(Questions):
A – In the AMHA Worlds thread below, turn the paragraph beginning "Feel free to check it out" into a short bulleted list that keeps its main facts.
B – Based on the AMHA Worlds thread below, decide whether each statement is true. Answer yes or no and quote the words from the thread that settle it.
(i) bcody plans to move to Maryland in a few months.
(ii) bcody put every photo taken at the show into the slide show.
(iii) leigha watched most of the slide show while at work.
Text shown START
# AMHA Worlds



## bcody (Oct 4, 2009)

Hi guys! I spent some time visiting the worlds this past week, and took a ton of photos. I do not want to post them, as the horses are not mine, unfortunately, but put together a slide show here world photos of some of the photos.

Feel free to check it out, there were so many beautiful horses, I got to watch roadsters for the first time and saw the four in hand draft hitch. Wish there were more of the draft hitches!


----------



## MiniAddict21 (Oct 4, 2009)

Wow! Those are some beautiful pics!


----------



## leigha (Oct 4, 2009)

Thank you for sharing your slide show. I wasn't able to watch much of it while I was at work plus my comp at work is slow. So a big thank you


----------



## K Sera (Oct 4, 2009)

Great pics! Thanks for sharing!


----------



## bcody (Oct 4, 2009)

Thank you. I will be moving to Maryland in a few months, so this will probably be the last time I get there, so I made the best of it.


----------



## ruffian (Oct 4, 2009)

Amazing photos!


----------



## RockRiverTiff (Oct 4, 2009)

So many great pictures! You did a wonderful job capturing the diversity of the show.


----------



## Kendra (Oct 4, 2009)

Great photos, thanks for sharing them!!


----------



## Connie P (Oct 5, 2009)

I really enjoyed looking at all your photos! Beautiful!


----------



## MinisOutWest (Oct 6, 2009)

Cool photos, just found Duke and I twice going over the Hunter jumps. I will try to order the photos in a few days. Thanks for capturing the moment.


----------



## bcody (Oct 6, 2009)

Thanks everyone, I hd a lot of fun seeing so many classes and so many gorgeous horses!


----------



## bcody (Oct 6, 2009)

MiniOutWest, send me an e mail to [email protected] with what pictures you wanted, and I will e mail you a copy. Let me know if you want a high resolution (big file) or low.

If anyone else wants any copies, just e mail me. I have about 100 other photos I did not put up there.


----------



## srpwildrose (Oct 6, 2009)

Great pictures.

Loved the action shots. You must love taking pics.........and your camera must be awesome!!!!!

Thanks for sharing.


----------



## [email protected] River (Oct 7, 2009)

Great photos!!! Really shows the heart and soul of the world show.... Looks like you enjoyed the show!

#52 is my little AOTE driving mare, Madi and I.... Thank you so much for sharing these pictures!!!


----------
Text shown END
Extracted entries START
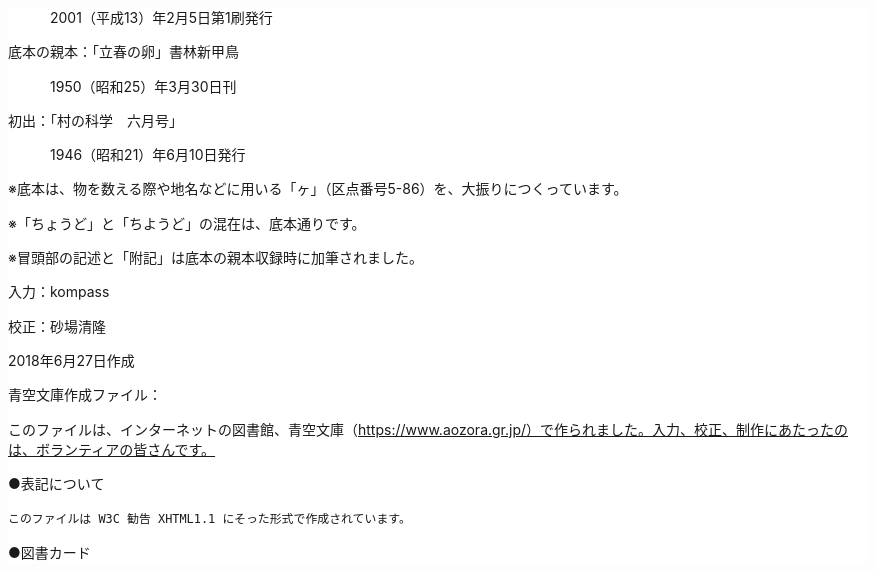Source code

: 　　　2001（平成13）年2月5日第1刷発行

底本の親本：「立春の卵」書林新甲鳥

　　　1950（昭和25）年3月30日刊

初出：「村の科学　六月号」

　　　1946（昭和21）年6月10日発行

※底本は、物を数える際や地名などに用いる「ヶ」（区点番号5-86）を、大振りにつくっています。

※「ちょうど」と「ちようど」の混在は、底本通りです。

※冒頭部の記述と「附記」は底本の親本収録時に加筆されました。

入力：kompass

校正：砂場清隆

2018年6月27日作成

青空文庫作成ファイル：

このファイルは、インターネットの図書館、青空文庫（https://www.aozora.gr.jp/）で作られました。入力、校正、制作にあたったのは、ボランティアの皆さんです。











●表記について


	このファイルは W3C 勧告 XHTML1.1 にそった形式で作成されています。







●図書カード
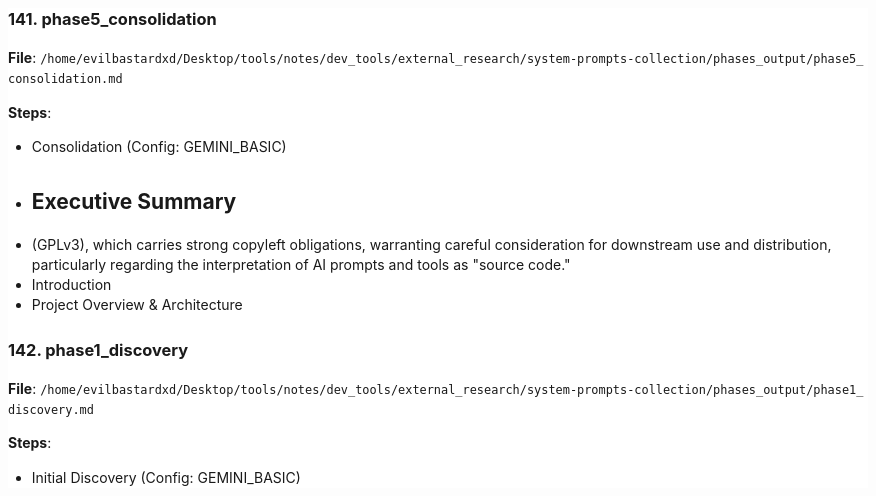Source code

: ### 141. phase5_consolidation
**File**: `/home/evilbastardxd/Desktop/tools/notes/dev_tools/external_research/system-prompts-collection/phases_output/phase5_consolidation.md`

**Steps**:
- Consolidation (Config: GEMINI_BASIC)
- ## Executive Summary
- (GPLv3), which carries strong copyleft obligations, warranting careful consideration for downstream use and distribution, particularly regarding the interpretation of AI prompts and tools as "source code."
- Introduction
- Project Overview & Architecture

### 142. phase1_discovery
**File**: `/home/evilbastardxd/Desktop/tools/notes/dev_tools/external_research/system-prompts-collection/phases_output/phase1_discovery.md`

**Steps**:
- Initial Discovery (Config: GEMINI_BASIC)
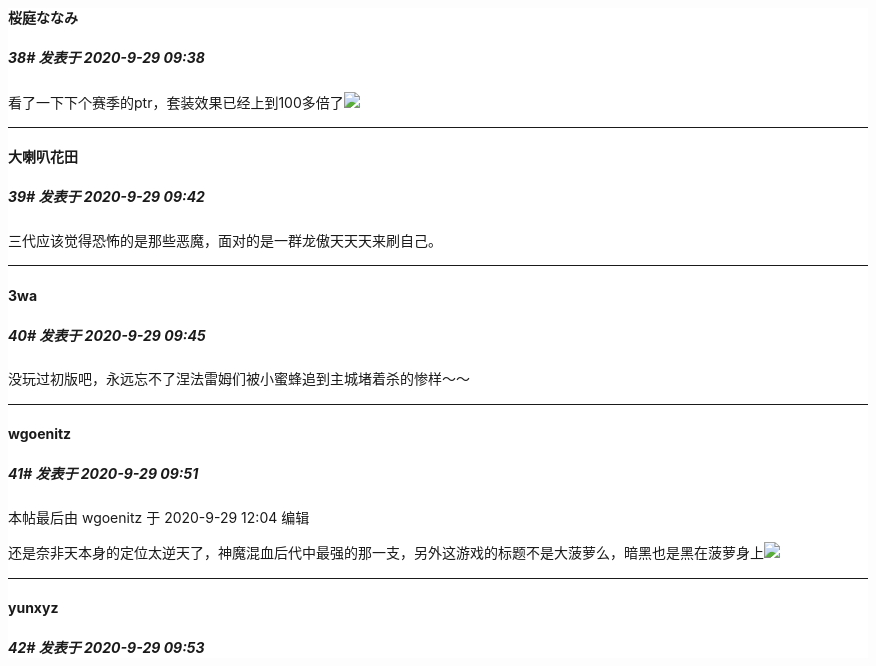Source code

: ####  桜庭ななみ  
##### 38#       发表于 2020-9-29 09:38




看了一下下个赛季的ptr，套装效果已经上到100多倍了<img src="https://static.saraba1st.com/image/smiley/face2017/034.png" referrerpolicy="no-referrer">







*****

####  大喇叭花田  
##### 39#       发表于 2020-9-29 09:42




三代应该觉得恐怖的是那些恶魔，面对的是一群龙傲天天天来刷自己。







*****

####  3wa  
##### 40#       发表于 2020-9-29 09:45




没玩过初版吧，永远忘不了涅法雷姆们被小蜜蜂追到主城堵着杀的惨样～～







*****

####  wgoenitz  
##### 41#       发表于 2020-9-29 09:51



 本帖最后由 wgoenitz 于 2020-9-29 12:04 编辑 

还是奈非天本身的定位太逆天了，神魔混血后代中最强的那一支，另外这游戏的标题不是大菠萝么，暗黑也是黑在菠萝身上<img src="https://static.saraba1st.com/image/smiley/face2017/067.png" referrerpolicy="no-referrer">







*****

####  yunxyz  
##### 42#       发表于 2020-9-29 09:53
Extracted entries END
(Responses):
A –
- Readers are invited to look at the slide show.
- There were many beautiful horses.
- The poster watched roadsters for the first time.
- The poster saw the four-in-hand draft hitch.
- The poster wishes there had been more draft hitches.

B –
(i) Yes: "I will be moving to Maryland in a few months"
(ii) No: "I have about 100 other photos I did not put up there."
(iii) No: "I wasn't able to watch much of it while I was at work"